A. It can be. There’s a recent study that’s shown a remarkable amount of biodiversity in cities — the idea that cities can be biological arks is very true. In many parts of the world, cities harbor a huge number of species that have been lost in non-urban settings. In places like the Netherlands, where it’s such a human-altered landscape, it’s not a huge surprise that you find more nature in that cemetery in the city than in any of the surrounding countryside. It’s not quite that way here, but in New York City, you find remnants of old-growth forest — the largest poplar tree is in Brooklyn, because all the others were cut down in the era of farming and plowing and converting land.

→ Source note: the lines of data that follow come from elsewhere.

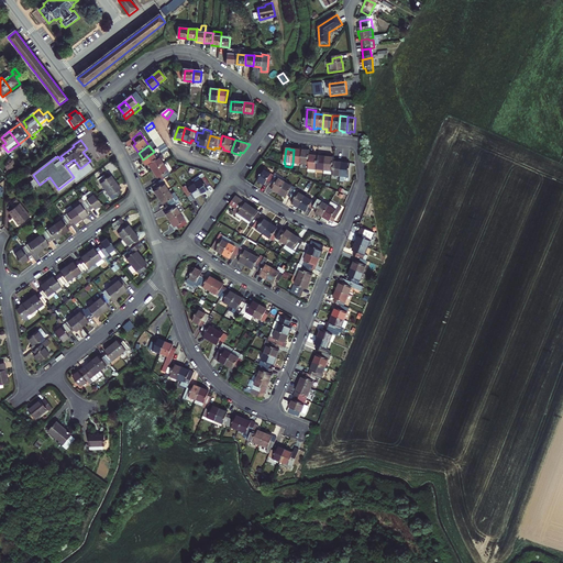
[(300,165),(302,150),(298,150),(298,151),(294,150),(293,164),(300,165)]
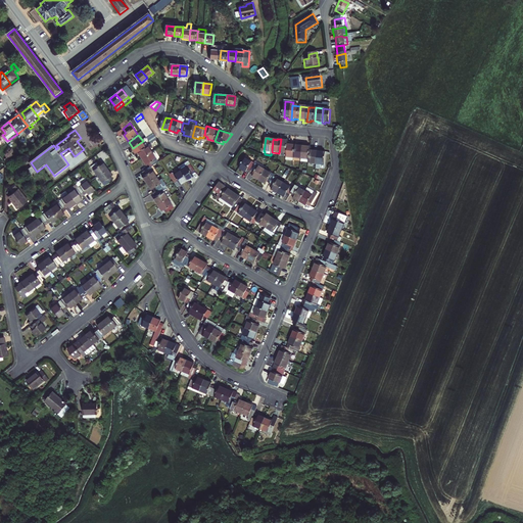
[(284,140),(281,139),(279,153),(286,154),(288,143),(288,141),(284,141),(284,140)]
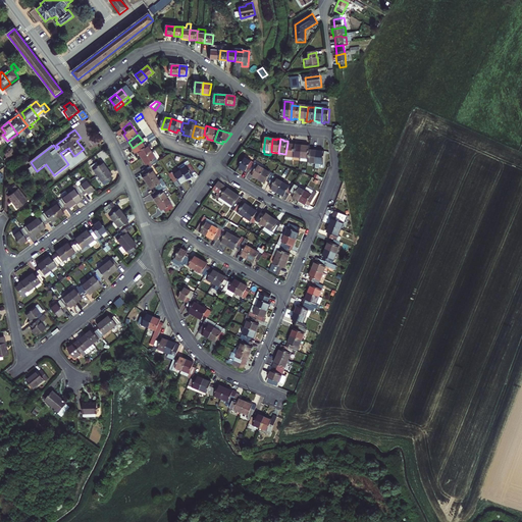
[(143,141),(133,148),(137,154),(139,153),(147,147),(143,141)]
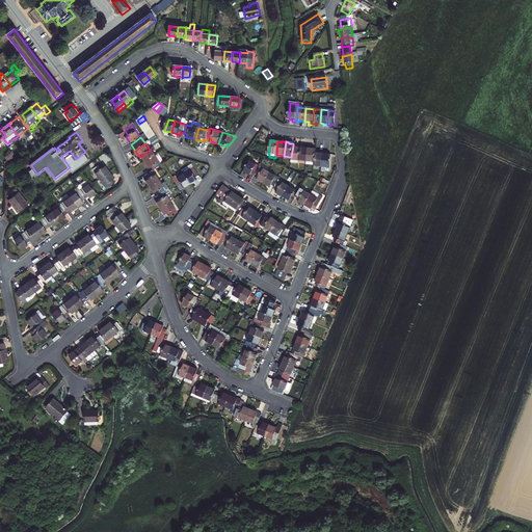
[(150,150),(141,156),(145,162),(157,155),(154,151),(157,149),(155,145),(150,150)]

As we become a more urban planet, those urban environments need to harbor greater and greater amounts of biodiversity. We still need to worry about conserving rain forests and coral reefs, but cities have to be part of the habitat for nature — for us, ultimately as well.

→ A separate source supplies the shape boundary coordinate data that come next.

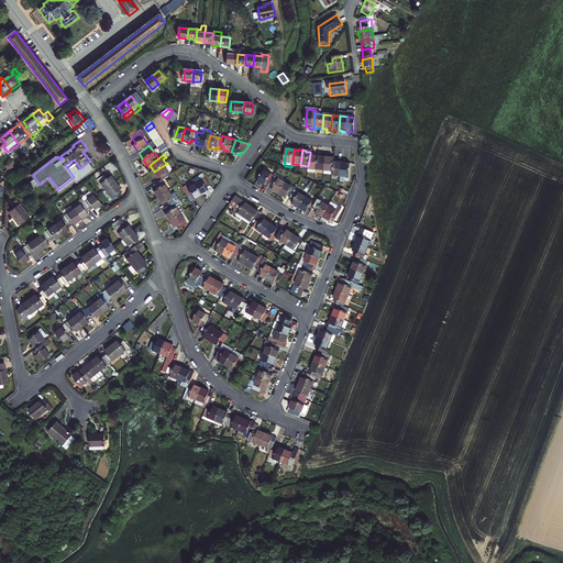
[(315,155),(310,154),(308,166),(308,174),(316,174),(317,170),(318,157),(313,156),(315,155)]
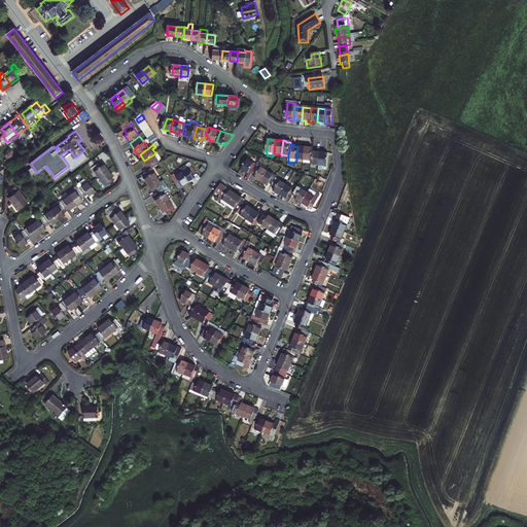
[(302,147),(297,147),(296,160),(304,161),(306,145),(303,145),(302,147)]
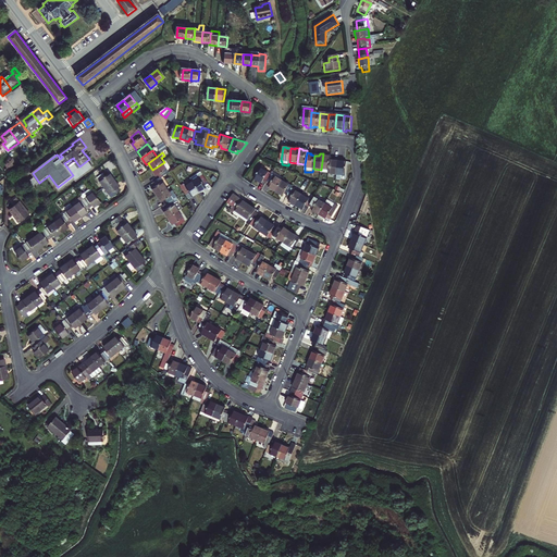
[(327,153),(323,153),(321,170),(329,171),(330,161),(331,158),(326,157),(327,153)]
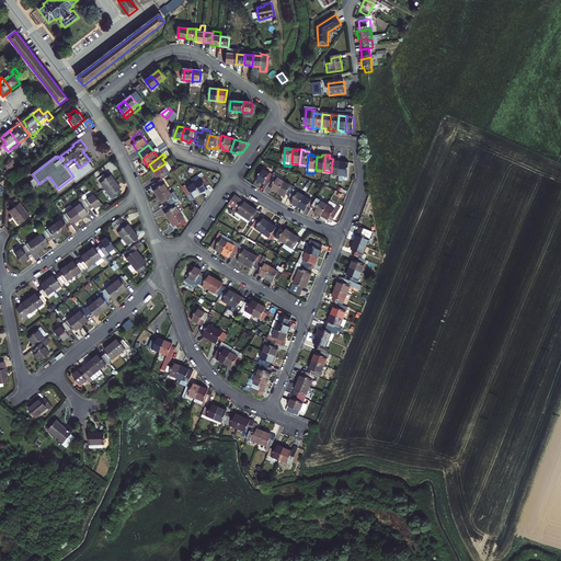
[(340,178),(341,161),(339,161),(338,162),(332,162),(331,172),(331,176),(340,178)]
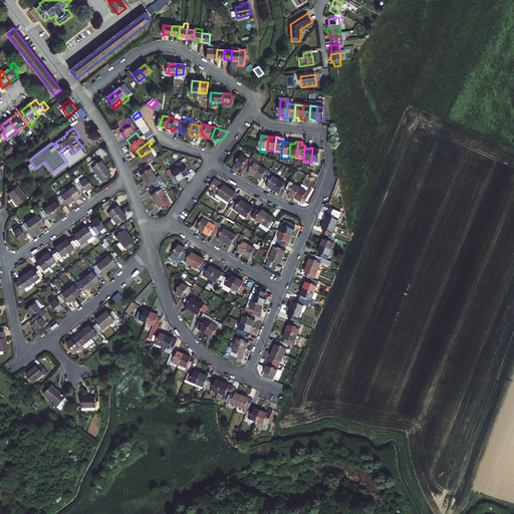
[(316,149),(312,148),(311,163),(310,167),(315,167),(315,163),(319,164),(321,151),(316,150),(316,149)]
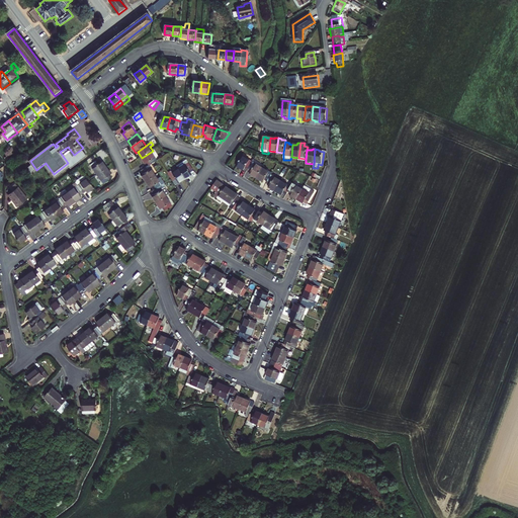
[(153,151),(142,158),(147,164),(149,163),(151,165),(159,160),(153,151)]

Q. Throw climate change into this mess.
A. Almost everything we do to make city biophilic will have very significant benefits in terms of enhancing resilience when you think of droughts and heat waves and urban heat island effects. These things can also impact climate change writ large: Sea-level rise, increasing summer temperature highs, all these things can be positively impacted by introducing more nature to cities.
Q. And it’ll help us stay sane through the apocalypse as well?
A. There’s a fellow named Keith Tidball who is writing about “urgent biophilia.” He argues that it’s at these times of crisis — the hurricane, the earthquake — that we need nature even more. It is therapeutic, recuperative. In Christchurch, New Zealand, for example, which is recovering from the pair of earthquakes, greening the rubble and other green efforts are helping that city recover from that incredible trauma.
We know that nature helps to bring us together, helps to promote socializing, formation of friendships, building a sense of place and a commitment to place. And all of those things can help us be more resilient in the face of a series of potential future shocks, economic and environmental. Nature can do that.